The challenge is the format of the game is changing and we are witnessing new players changing the dynamics in their favour. I believe the change in the format of game is also a function of the rise in Muslim vote share in different parts of India. I have to quote PR Ramesh of Open magazine who wrote earlier this year: “The rise in Muslim numbers is most noticeable in Assam, where they were found to make up 34.2 percent of the population in 2011, up by more than 3 percent since 2001. In West Bengal, this religious group’s share rose by almost 2 percent to 27 percent. In Kerala, it rose by 2 percent to 26.6 percent. Uttarakhand has seen a similar rise to 13.9 percent. In UP and Bihar, the increase is about 1 percent, with the Muslim headcount at 19.3 percent and 16.9 per cent respectively. Jharkhand, Delhi and Maharashtra report similar increases, with the 2011 figures rising to 14.5, 12.9 and 11.5 percent respectively, while Karnataka has seen a rise of just below 1 percent to 12.9 percent.” The change in the vote share is one key deviation in the format of the game. The change in vote share has resulted into the confident and decisive Muslim vote bank. We can witness rise of Regional Muslim Political Parties – Indian Union Muslim League (IUML), to the All India United Democratic Front (AIUDF) and the Majlis Ittehadul Muslimeen (MIM). We have witnessed the rise of these regional political parties and in the next few elections the rise of these parties will force Muslims to rethink their normal voting patterns. The rise of new Muslim Vote Bank will result in:
- The changing pattern of votes can be witnessed in the classic case of the rise of the All-India Majlis-e-Ittehadul Muslimeen (MIM).

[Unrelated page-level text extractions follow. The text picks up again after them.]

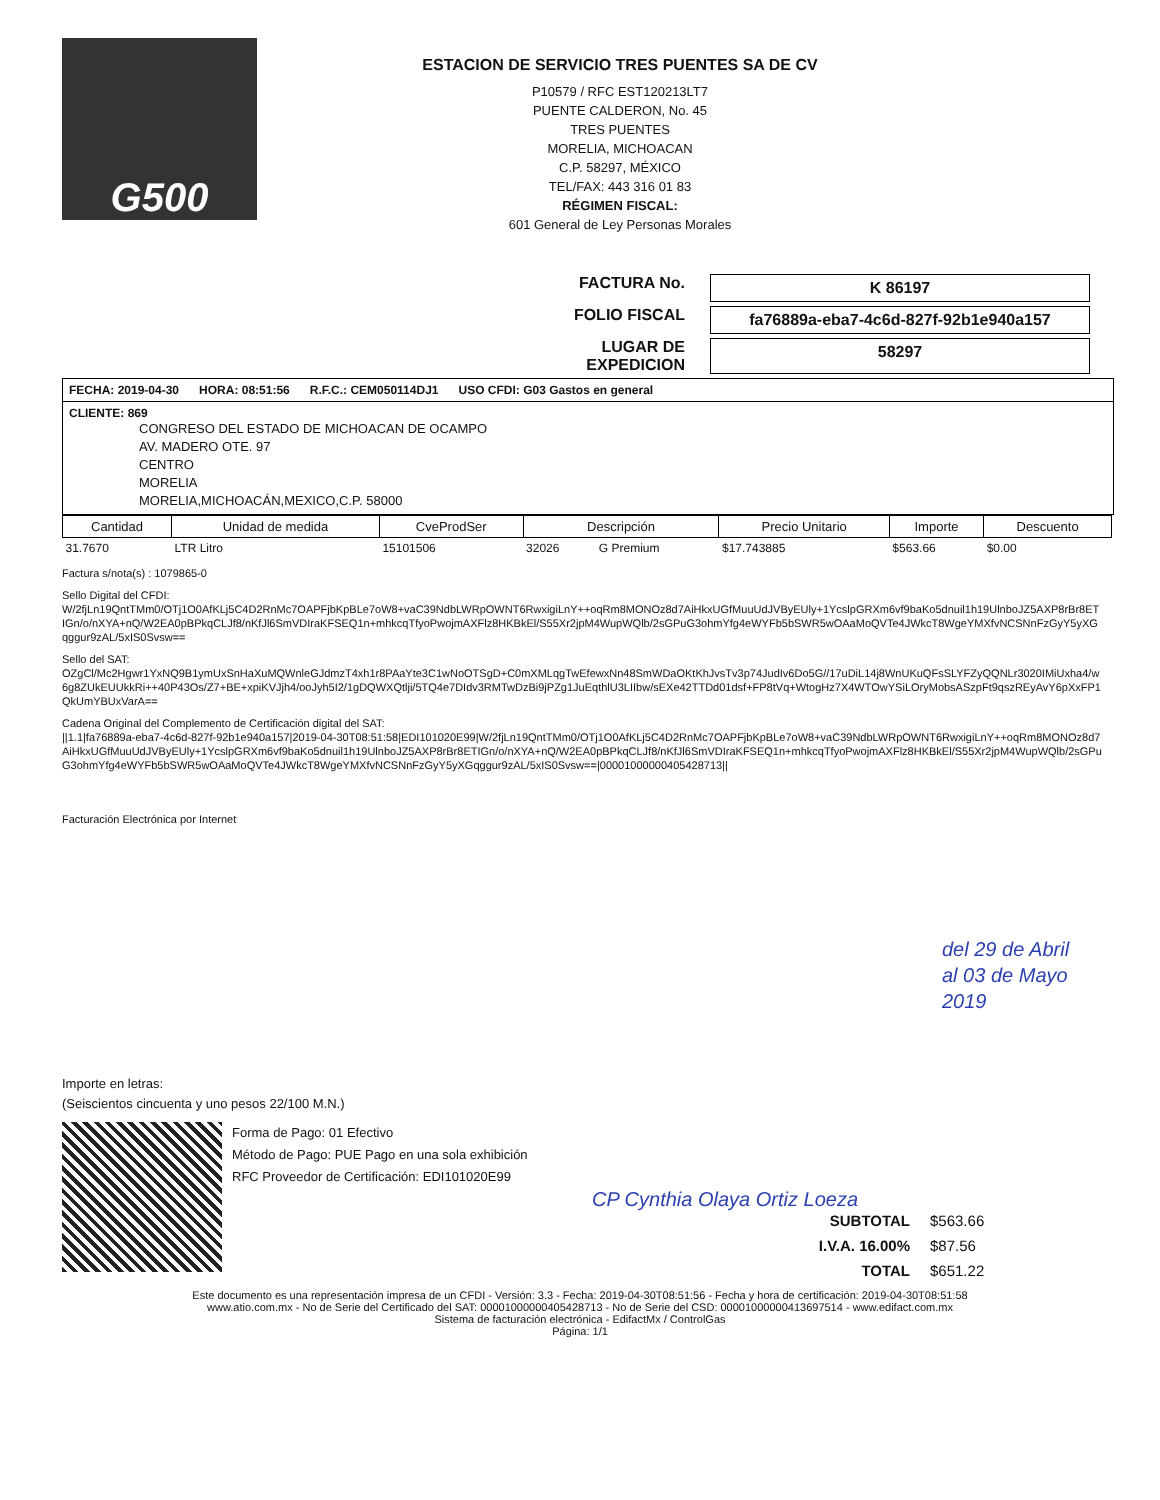G500
ESTACION DE SERVICIO TRES PUENTES SA DE CV
P10579 / RFC EST120213LT7
PUENTE CALDERON, No. 45
TRES PUENTES
MORELIA, MICHOACAN
C.P. 58297, MÉXICO
TEL/FAX: 443 316 01 83
RÉGIMEN FISCAL:
601 General de Ley Personas Morales
FACTURA No.
K 86197
FOLIO FISCAL
fa76889a-eba7-4c6d-827f-92b1e940a157
LUGAR DE EXPEDICION
58297
FECHA: 2019-04-30 HORA: 08:51:56 R.F.C.: CEM050114DJ1 USO CFDI: G03 Gastos en general
CLIENTE: 869
CONGRESO DEL ESTADO DE MICHOACAN DE OCAMPO
AV. MADERO OTE. 97
CENTRO
MORELIA
MORELIA,MICHOACÁN,MEXICO,C.P. 58000
| Cantidad | Unidad de medida | CveProdSer | Descripción | | Precio Unitario | Importe | Descuento |
| --- | --- | --- | --- | --- | --- | --- | --- |
| 31.7670 | LTR Litro | 15101506 | 32026 | G Premium | $17.743885 | $563.66 | $0.00 |
Factura s/nota(s) : 1079865-0
Sello Digital del CFDI:
W/2fjLn19QntTMm0/OTj1O0AfKLj5C4D2RnMc7OAPFjbKpBLe7oW8+vaC39NdbLWRpOWNT6RwxigiLnY++oqRm8MONOz8d7AiHkxUGfMuuUdJVByEUly+1YcslpGRXm6vf9baKo5dnuil1h19UlnboJZ5AXP8rBr8ETIGn/o/nXYA+nQ/W2EA0pBPkqCLJf8/nKfJl6SmVDIraKFSEQ1n+mhkcqTfyoPwojmAXFlz8HKBkEl/S55Xr2jpM4WupWQlb/2sGPuG3ohmYfg4eWYFb5bSWR5wOAaMoQVTe4JWkcT8WgeYMXfvNCSNnFzGyY5yXGqggur9zAL/5xIS0Svsw==
Sello del SAT:
OZgCl/Mc2Hgwr1YxNQ9B1ymUxSnHaXuMQWnleGJdmzT4xh1r8PAaYte3C1wNoOTSgD+C0mXMLqgTwEfewxNn48SmWDaOKtKhJvsTv3p74JudIv6Do5G//17uDiL14j8WnUKuQFsSLYFZyQQNLr3020IMiUxha4/w6g8ZUkEUUkkRi++40P43Os/Z7+BE+xpiKVJjh4/ooJyh5I2/1gDQWXQtlji/5TQ4e7DIdv3RMTwDzBi9jPZg1JuEqthlU3LIIbw/sEXe42TTDd01dsf+FP8tVq+WtogHz7X4WTOwYSiLOryMobsASzpFt9qszREyAvY6pXxFP1QkUmYBUxVarA==
Cadena Original del Complemento de Certificación digital del SAT:
||1.1|fa76889a-eba7-4c6d-827f-92b1e940a157|2019-04-30T08:51:58|EDI101020E99|W/2fjLn19QntTMm0/OTj1O0AfKLj5C4D2RnMc7OAPFjbKpBLe7oW8+vaC39NdbLWRpOWNT6RwxigiLnY++oqRm8MONOz8d7AiHkxUGfMuuUdJVByEUly+1YcslpGRXm6vf9baKo5dnuil1h19UlnboJZ5AXP8rBr8ETIGn/o/nXYA+nQ/W2EA0pBPkqCLJf8/nKfJl6SmVDIraKFSEQ1n+mhkcqTfyoPwojmAXFlz8HKBkEl/S55Xr2jpM4WupWQlb/2sGPuG3ohmYfg4eWYFb5bSWR5wOAaMoQVTe4JWkcT8WgeYMXfvNCSNnFzGyY5yXGqggur9zAL/5xIS0Svsw==|00001000000405428713||
Facturación Electrónica por Internet
del 29 de Abril
al 03 de Mayo
2019
Importe en letras:
(Seiscientos cincuenta y uno pesos 22/100 M.N.)
Forma de Pago: 01 Efectivo
Método de Pago: PUE Pago en una sola exhibición
RFC Proveedor de Certificación: EDI101020E99
CP Cynthia Olaya Ortiz Loeza
SUBTOTAL $563.66 I.V.A. 16.00% $87.56 TOTAL $651.22
Este documento es una representación impresa de un CFDI - Versión: 3.3 - Fecha: 2019-04-30T08:51:56 - Fecha y hora de certificación: 2019-04-30T08:51:58
www.atio.com.mx - No de Serie del Certificado del SAT: 00001000000405428713 - No de Serie del CSD: 00001000000413697514 - www.edifact.com.mx
Sistema de facturación electrónica - EdifactMx / ControlGas
Página: 1/1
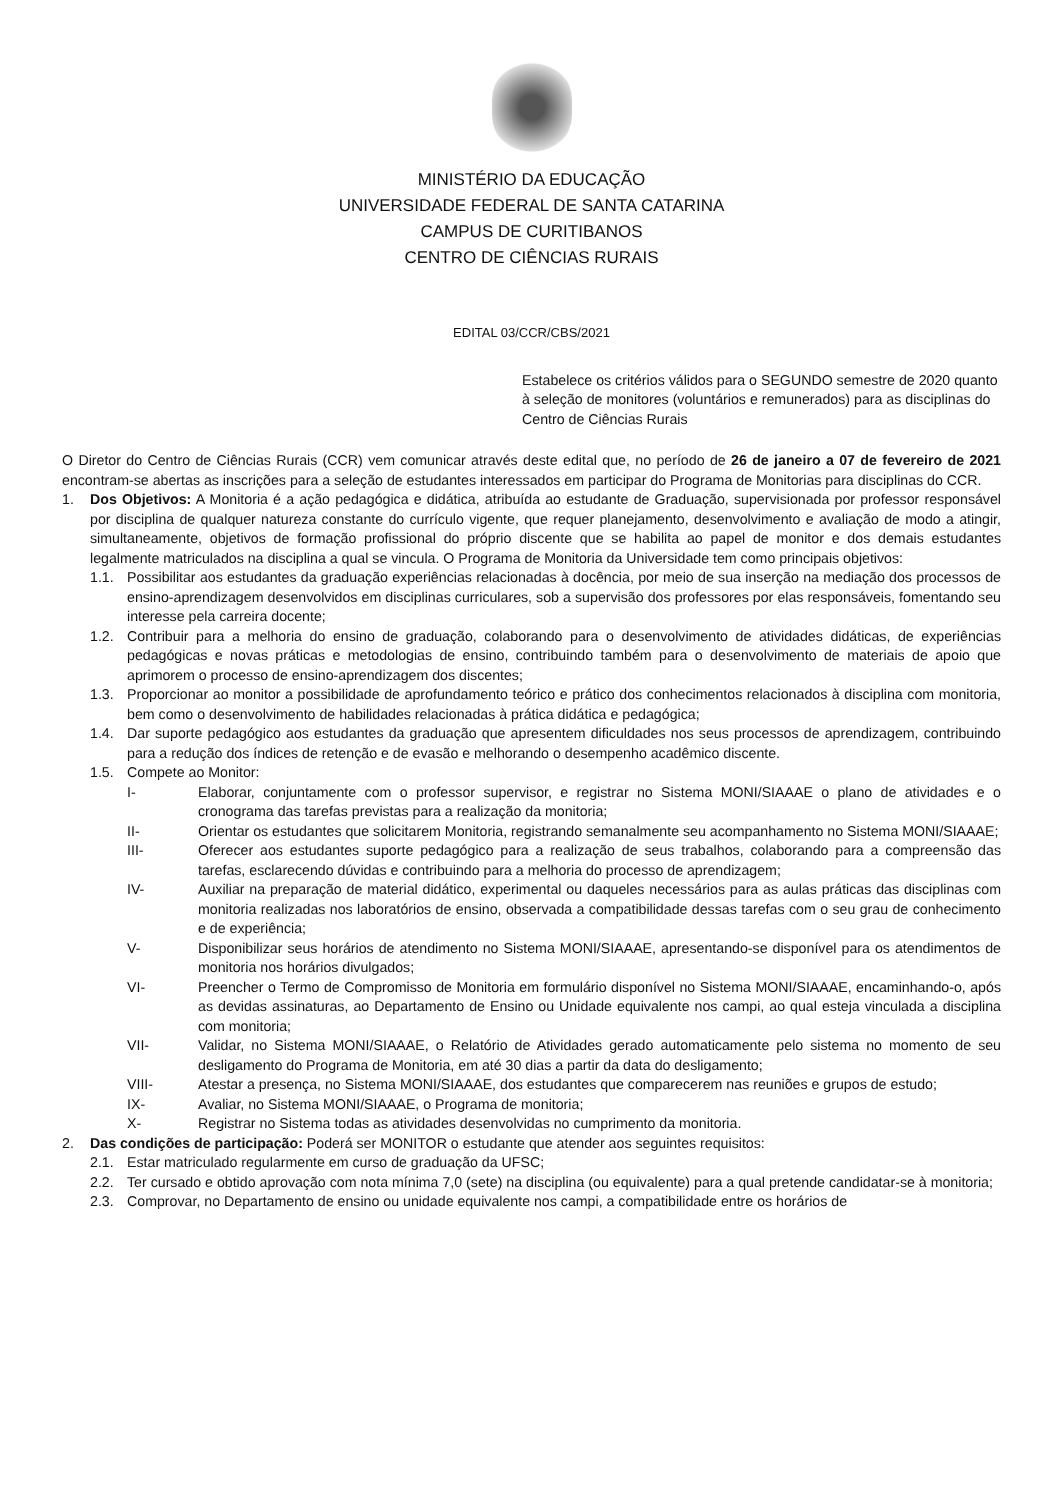MINISTÉRIO DA EDUCAÇÃO
UNIVERSIDADE FEDERAL DE SANTA CATARINA
CAMPUS DE CURITIBANOS
CENTRO DE CIÊNCIAS RURAIS
EDITAL 03/CCR/CBS/2021
Estabelece os critérios válidos para o SEGUNDO semestre de 2020 quanto à seleção de monitores (voluntários e remunerados) para as disciplinas do Centro de Ciências Rurais
O Diretor do Centro de Ciências Rurais (CCR) vem comunicar através deste edital que, no período de 26 de janeiro a 07 de fevereiro de 2021 encontram-se abertas as inscrições para a seleção de estudantes interessados em participar do Programa de Monitorias para disciplinas do CCR.
1. Dos Objetivos: A Monitoria é a ação pedagógica e didática, atribuída ao estudante de Graduação, supervisionada por professor responsável por disciplina de qualquer natureza constante do currículo vigente, que requer planejamento, desenvolvimento e avaliação de modo a atingir, simultaneamente, objetivos de formação profissional do próprio discente que se habilita ao papel de monitor e dos demais estudantes legalmente matriculados na disciplina a qual se vincula. O Programa de Monitoria da Universidade tem como principais objetivos:
1.1. Possibilitar aos estudantes da graduação experiências relacionadas à docência, por meio de sua inserção na mediação dos processos de ensino-aprendizagem desenvolvidos em disciplinas curriculares, sob a supervisão dos professores por elas responsáveis, fomentando seu interesse pela carreira docente;
1.2. Contribuir para a melhoria do ensino de graduação, colaborando para o desenvolvimento de atividades didáticas, de experiências pedagógicas e novas práticas e metodologias de ensino, contribuindo também para o desenvolvimento de materiais de apoio que aprimorem o processo de ensino-aprendizagem dos discentes;
1.3. Proporcionar ao monitor a possibilidade de aprofundamento teórico e prático dos conhecimentos relacionados à disciplina com monitoria, bem como o desenvolvimento de habilidades relacionadas à prática didática e pedagógica;
1.4. Dar suporte pedagógico aos estudantes da graduação que apresentem dificuldades nos seus processos de aprendizagem, contribuindo para a redução dos índices de retenção e de evasão e melhorando o desempenho acadêmico discente.
1.5. Compete ao Monitor:
I- Elaborar, conjuntamente com o professor supervisor, e registrar no Sistema MONI/SIAAAE o plano de atividades e o cronograma das tarefas previstas para a realização da monitoria;
II- Orientar os estudantes que solicitarem Monitoria, registrando semanalmente seu acompanhamento no Sistema MONI/SIAAAE;
III- Oferecer aos estudantes suporte pedagógico para a realização de seus trabalhos, colaborando para a compreensão das tarefas, esclarecendo dúvidas e contribuindo para a melhoria do processo de aprendizagem;
IV- Auxiliar na preparação de material didático, experimental ou daqueles necessários para as aulas práticas das disciplinas com monitoria realizadas nos laboratórios de ensino, observada a compatibilidade dessas tarefas com o seu grau de conhecimento e de experiência;
V- Disponibilizar seus horários de atendimento no Sistema MONI/SIAAAE, apresentando-se disponível para os atendimentos de monitoria nos horários divulgados;
VI- Preencher o Termo de Compromisso de Monitoria em formulário disponível no Sistema MONI/SIAAAE, encaminhando-o, após as devidas assinaturas, ao Departamento de Ensino ou Unidade equivalente nos campi, ao qual esteja vinculada a disciplina com monitoria;
VII- Validar, no Sistema MONI/SIAAAE, o Relatório de Atividades gerado automaticamente pelo sistema no momento de seu desligamento do Programa de Monitoria, em até 30 dias a partir da data do desligamento;
VIII- Atestar a presença, no Sistema MONI/SIAAAE, dos estudantes que comparecerem nas reuniões e grupos de estudo;
IX- Avaliar, no Sistema MONI/SIAAAE, o Programa de monitoria;
X- Registrar no Sistema todas as atividades desenvolvidas no cumprimento da monitoria.
2. Das condições de participação: Poderá ser MONITOR o estudante que atender aos seguintes requisitos:
2.1. Estar matriculado regularmente em curso de graduação da UFSC;
2.2. Ter cursado e obtido aprovação com nota mínima 7,0 (sete) na disciplina (ou equivalente) para a qual pretende candidatar-se à monitoria;
2.3. Comprovar, no Departamento de ensino ou unidade equivalente nos campi, a compatibilidade entre os horários de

It has broken out of Hyderabad and opened its account in Maharashtra and has been committed to the other Muslim dominated states viz. Karnataka, Bihar, UP and West Bengal. The rise of regional Muslim parties has implications for all other secular, non-secular parties.
- The branded secular parties – Congress, SP, BSP, TNC, etc will see end of traditional Muslim vote bank. If the Muslim parties make a mark, it will force all secular parties to reckon with one simple truth that they are essentially Hindu parties offering a protection racket for the minorities.
- We will witness the rise of new definition of communal political parties which will include both ‘Hindu Communal’ and ‘Muslim Communal’
- The regional and national secular parties will progressively align among themselves with a ‘Hindu Communal’ and ‘Muslim Communal’ parties. In Uttar Pradesh, BSP or SP will have to align with the likes of MIM if they want to make an impact.
- The traditional Hindu Communal party – BJP will have to figure out whether the polarization of votes will lead to a reverse consolidation of the non-minority vote or there can be alignment between ‘Hindu Communal’ and ‘Muslim Communal’ parties.
- There is very high chances that the new Muslim parties viz. Indian Union Muslim League (IUML), to the All India United Democratic Front (AIUDF) and the Majlis Ittehadul Muslimeen (MIM) may end up building a strong mass base exactly the way the BSP did with Dalits and a lower caste coalition.
No wonder, we are living in the exciting time of vote bank politics which is witnessing change in the format of the game.